| WHAT THIS TASK INVOLVES |
Nothing outside the range below should be printed. Output exactly the lines from the line with "X1007Y416D03*" to the line with "X323Y1049D03*", both included.

Machine-readable electronics designs
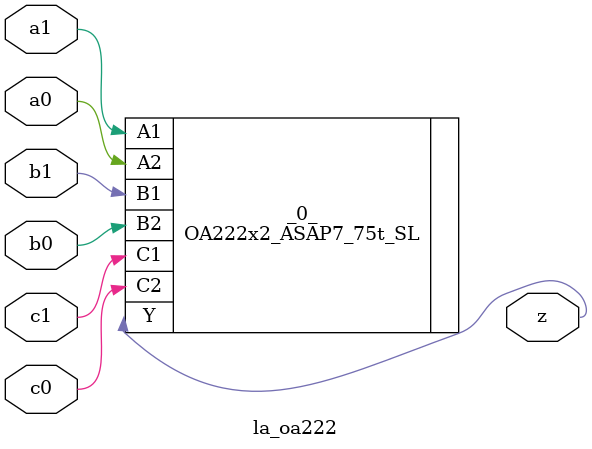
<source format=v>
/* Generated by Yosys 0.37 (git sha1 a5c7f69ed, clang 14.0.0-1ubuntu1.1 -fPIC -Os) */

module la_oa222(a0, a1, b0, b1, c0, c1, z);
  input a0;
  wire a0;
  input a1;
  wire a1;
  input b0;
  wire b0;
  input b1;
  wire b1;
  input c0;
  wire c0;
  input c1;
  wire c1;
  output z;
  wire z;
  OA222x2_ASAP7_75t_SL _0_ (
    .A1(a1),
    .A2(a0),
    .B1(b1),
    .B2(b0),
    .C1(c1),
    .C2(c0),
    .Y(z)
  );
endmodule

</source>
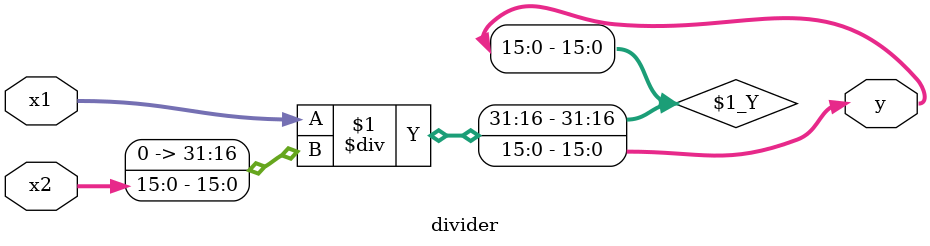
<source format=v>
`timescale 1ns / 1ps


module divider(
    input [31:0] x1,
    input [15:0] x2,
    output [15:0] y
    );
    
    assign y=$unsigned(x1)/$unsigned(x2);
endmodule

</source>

* * *

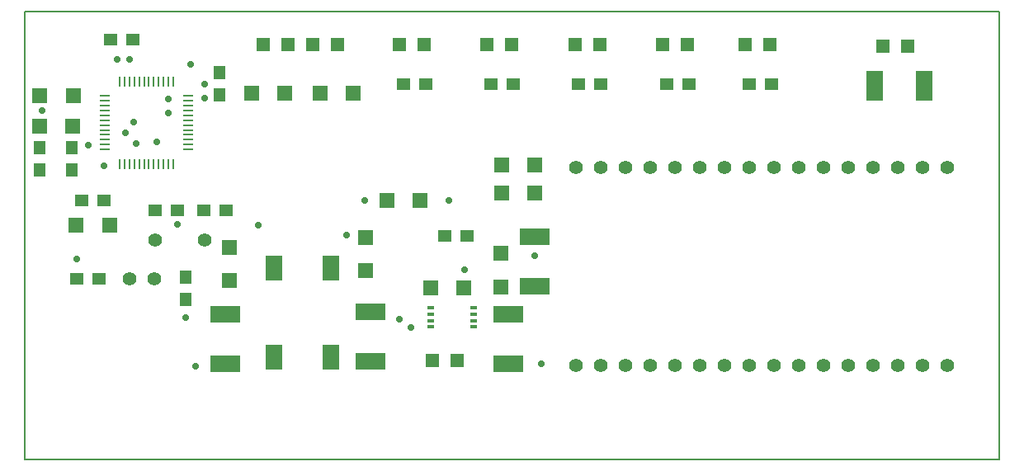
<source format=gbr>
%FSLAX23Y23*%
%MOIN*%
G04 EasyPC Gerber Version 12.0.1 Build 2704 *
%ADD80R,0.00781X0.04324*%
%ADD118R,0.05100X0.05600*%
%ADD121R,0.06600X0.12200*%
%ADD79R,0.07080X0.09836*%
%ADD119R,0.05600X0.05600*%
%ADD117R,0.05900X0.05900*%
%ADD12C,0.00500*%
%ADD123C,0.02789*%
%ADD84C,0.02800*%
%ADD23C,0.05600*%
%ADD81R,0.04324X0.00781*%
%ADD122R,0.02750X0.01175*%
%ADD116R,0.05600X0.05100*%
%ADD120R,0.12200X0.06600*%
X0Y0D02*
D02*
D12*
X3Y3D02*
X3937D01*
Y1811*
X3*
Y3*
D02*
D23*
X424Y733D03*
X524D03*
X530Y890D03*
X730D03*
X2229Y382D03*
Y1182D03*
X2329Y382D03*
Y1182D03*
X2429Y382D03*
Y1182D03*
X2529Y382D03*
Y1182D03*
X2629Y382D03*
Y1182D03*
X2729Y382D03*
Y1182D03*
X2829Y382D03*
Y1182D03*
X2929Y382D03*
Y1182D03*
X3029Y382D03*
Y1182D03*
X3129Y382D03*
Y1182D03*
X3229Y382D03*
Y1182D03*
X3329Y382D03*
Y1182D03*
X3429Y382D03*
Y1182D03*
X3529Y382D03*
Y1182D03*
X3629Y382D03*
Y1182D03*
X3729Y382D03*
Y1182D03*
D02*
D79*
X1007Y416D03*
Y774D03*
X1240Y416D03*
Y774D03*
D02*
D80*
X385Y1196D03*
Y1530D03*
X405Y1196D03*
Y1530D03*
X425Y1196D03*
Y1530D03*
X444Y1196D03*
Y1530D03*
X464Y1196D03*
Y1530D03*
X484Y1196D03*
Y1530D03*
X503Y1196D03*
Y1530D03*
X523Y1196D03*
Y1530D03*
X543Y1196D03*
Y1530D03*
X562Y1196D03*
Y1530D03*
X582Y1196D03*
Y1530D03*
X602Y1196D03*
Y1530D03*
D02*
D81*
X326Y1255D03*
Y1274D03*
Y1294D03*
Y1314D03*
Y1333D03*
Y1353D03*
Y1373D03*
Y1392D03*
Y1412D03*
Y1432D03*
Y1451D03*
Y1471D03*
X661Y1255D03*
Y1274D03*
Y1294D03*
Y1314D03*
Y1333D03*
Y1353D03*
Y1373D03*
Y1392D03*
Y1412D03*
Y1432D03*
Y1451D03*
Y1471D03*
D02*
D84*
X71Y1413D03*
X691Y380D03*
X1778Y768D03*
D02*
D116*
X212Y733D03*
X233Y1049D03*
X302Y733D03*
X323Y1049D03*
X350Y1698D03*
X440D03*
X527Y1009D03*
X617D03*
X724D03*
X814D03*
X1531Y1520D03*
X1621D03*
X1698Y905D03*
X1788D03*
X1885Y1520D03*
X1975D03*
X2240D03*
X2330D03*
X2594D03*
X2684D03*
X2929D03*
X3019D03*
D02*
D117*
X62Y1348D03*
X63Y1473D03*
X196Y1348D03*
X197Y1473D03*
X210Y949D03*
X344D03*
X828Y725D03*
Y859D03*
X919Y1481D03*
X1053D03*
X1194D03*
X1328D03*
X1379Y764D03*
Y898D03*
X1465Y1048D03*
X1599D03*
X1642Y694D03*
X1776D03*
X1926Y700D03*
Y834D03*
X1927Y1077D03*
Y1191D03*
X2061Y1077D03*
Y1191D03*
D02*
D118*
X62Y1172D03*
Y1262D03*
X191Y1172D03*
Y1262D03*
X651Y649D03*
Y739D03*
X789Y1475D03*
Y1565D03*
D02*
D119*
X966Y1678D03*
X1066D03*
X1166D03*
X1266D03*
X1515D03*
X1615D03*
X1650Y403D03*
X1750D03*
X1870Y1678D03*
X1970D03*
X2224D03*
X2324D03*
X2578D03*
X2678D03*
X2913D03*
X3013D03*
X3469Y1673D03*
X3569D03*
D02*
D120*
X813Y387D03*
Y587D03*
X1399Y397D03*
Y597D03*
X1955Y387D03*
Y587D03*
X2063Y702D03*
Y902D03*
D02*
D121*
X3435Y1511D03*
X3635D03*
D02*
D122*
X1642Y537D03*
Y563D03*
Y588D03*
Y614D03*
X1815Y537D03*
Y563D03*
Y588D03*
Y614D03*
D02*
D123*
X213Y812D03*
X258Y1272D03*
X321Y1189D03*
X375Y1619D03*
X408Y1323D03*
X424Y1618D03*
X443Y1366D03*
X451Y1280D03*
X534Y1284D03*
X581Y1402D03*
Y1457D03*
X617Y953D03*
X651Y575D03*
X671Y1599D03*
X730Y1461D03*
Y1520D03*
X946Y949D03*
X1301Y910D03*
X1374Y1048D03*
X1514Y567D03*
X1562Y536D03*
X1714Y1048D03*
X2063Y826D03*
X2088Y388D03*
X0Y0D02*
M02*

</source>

| TASK OUTPUT |
X1007Y416D03*
Y774D03*
X1240Y416D03*
Y774D03*
D02*
D80*
X385Y1196D03*
Y1530D03*
X405Y1196D03*
Y1530D03*
X425Y1196D03*
Y1530D03*
X444Y1196D03*
Y1530D03*
X464Y1196D03*
Y1530D03*
X484Y1196D03*
Y1530D03*
X503Y1196D03*
Y1530D03*
X523Y1196D03*
Y1530D03*
X543Y1196D03*
Y1530D03*
X562Y1196D03*
Y1530D03*
X582Y1196D03*
Y1530D03*
X602Y1196D03*
Y1530D03*
D02*
D81*
X326Y1255D03*
Y1274D03*
Y1294D03*
Y1314D03*
Y1333D03*
Y1353D03*
Y1373D03*
Y1392D03*
Y1412D03*
Y1432D03*
Y1451D03*
Y1471D03*
X661Y1255D03*
Y1274D03*
Y1294D03*
Y1314D03*
Y1333D03*
Y1353D03*
Y1373D03*
Y1392D03*
Y1412D03*
Y1432D03*
Y1451D03*
Y1471D03*
D02*
D84*
X71Y1413D03*
X691Y380D03*
X1778Y768D03*
D02*
D116*
X212Y733D03*
X233Y1049D03*
X302Y733D03*
X323Y1049D03*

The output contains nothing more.